▶ **Task goal**: Without the pictures, give every record again exactly.

Body or hand keypoint data:
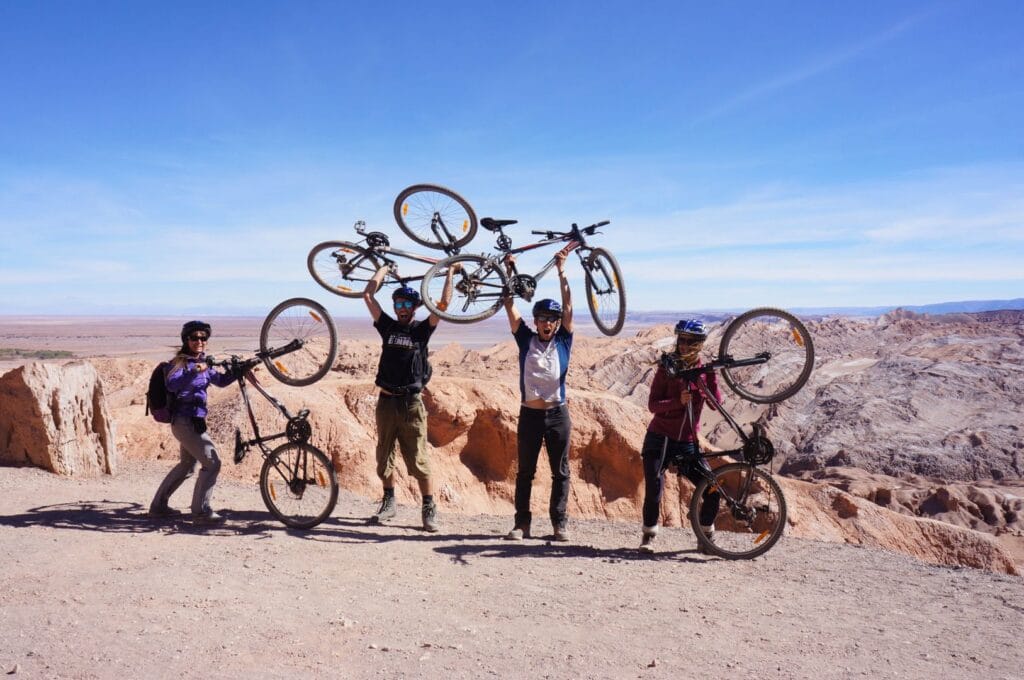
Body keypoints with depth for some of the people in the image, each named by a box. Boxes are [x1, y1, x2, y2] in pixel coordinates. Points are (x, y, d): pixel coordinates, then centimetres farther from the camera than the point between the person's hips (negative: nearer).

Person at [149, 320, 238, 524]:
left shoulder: (203, 362, 13)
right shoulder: (180, 362, -10)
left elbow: (221, 381, 18)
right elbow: (171, 384, -27)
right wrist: (194, 372, -42)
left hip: (195, 421, 10)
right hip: (184, 421, -9)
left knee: (187, 466, 22)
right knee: (212, 463, -16)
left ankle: (158, 506, 34)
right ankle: (201, 512, -9)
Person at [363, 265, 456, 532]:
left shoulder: (421, 330, 2)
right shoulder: (388, 326, 8)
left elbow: (444, 303, -6)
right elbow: (368, 295, 5)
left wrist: (450, 273, 1)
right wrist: (385, 268, 13)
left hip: (411, 403, -3)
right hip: (386, 401, 3)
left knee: (418, 460, -4)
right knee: (384, 457, 11)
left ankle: (429, 509, 4)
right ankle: (388, 502, 26)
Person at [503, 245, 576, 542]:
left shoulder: (563, 341, 2)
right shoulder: (526, 339, 2)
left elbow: (568, 307, -6)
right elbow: (510, 307, -3)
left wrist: (561, 272, -12)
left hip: (557, 413, 0)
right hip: (529, 414, 0)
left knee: (560, 472, 6)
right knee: (525, 472, 6)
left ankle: (560, 521, 16)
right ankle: (522, 522, 13)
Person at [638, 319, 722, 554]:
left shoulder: (705, 370, 6)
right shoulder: (667, 368, -3)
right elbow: (652, 404, -11)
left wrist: (711, 376, -21)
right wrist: (679, 401, -27)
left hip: (688, 444, 3)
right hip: (660, 439, -3)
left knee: (713, 490, -4)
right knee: (653, 492, -10)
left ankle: (707, 536, 19)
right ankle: (648, 537, 12)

▶ **Exercise result**:
Body keypoints with depth for some of the people in the image, each named by a box. Boxes are [x1, y1, x2, y2] in pixel coordinates. Points are (x, y, d): pixel coordinates, then centimetres farther from the camera than the point between the person's hips (negative: nearer).

Person at [149, 320, 238, 524]:
left shoulder: (203, 362, 13)
right shoulder: (180, 362, -10)
left elbow: (221, 381, 18)
right elbow: (171, 384, -27)
right wrist: (194, 372, -42)
left hip: (195, 421, 10)
right hip: (184, 421, -9)
left knee: (187, 466, 22)
right knee: (212, 463, -16)
left ankle: (158, 506, 34)
right ankle: (201, 512, -9)
Person at [363, 265, 456, 532]:
left shoulder: (421, 330, 2)
right shoulder: (388, 326, 8)
left elbow: (444, 303, -6)
right elbow: (368, 295, 5)
left wrist: (450, 273, 1)
right wrist: (385, 268, 13)
left hip: (411, 403, -3)
right hip: (386, 401, 3)
left knee: (418, 460, -4)
right knee: (384, 457, 11)
left ankle: (429, 509, 4)
right ankle: (388, 502, 26)
Person at [503, 245, 576, 542]:
left shoulder: (563, 341, 2)
right shoulder: (526, 339, 2)
left elbow: (568, 307, -6)
right elbow: (510, 307, -3)
left wrist: (561, 272, -12)
left hip: (557, 413, 0)
right hip: (529, 414, 0)
left knee: (560, 472, 6)
right knee: (525, 472, 6)
left ankle: (560, 521, 16)
right ankle: (522, 522, 13)
Person at [638, 319, 722, 554]:
left shoulder: (705, 370, 6)
right shoulder: (667, 368, -3)
right elbow: (652, 404, -11)
left wrist: (711, 376, -21)
right wrist: (679, 401, -27)
left hip: (688, 444, 3)
right hip: (660, 439, -3)
left knee: (713, 490, -4)
right knee: (653, 492, -10)
left ankle: (707, 536, 19)
right ankle: (648, 537, 12)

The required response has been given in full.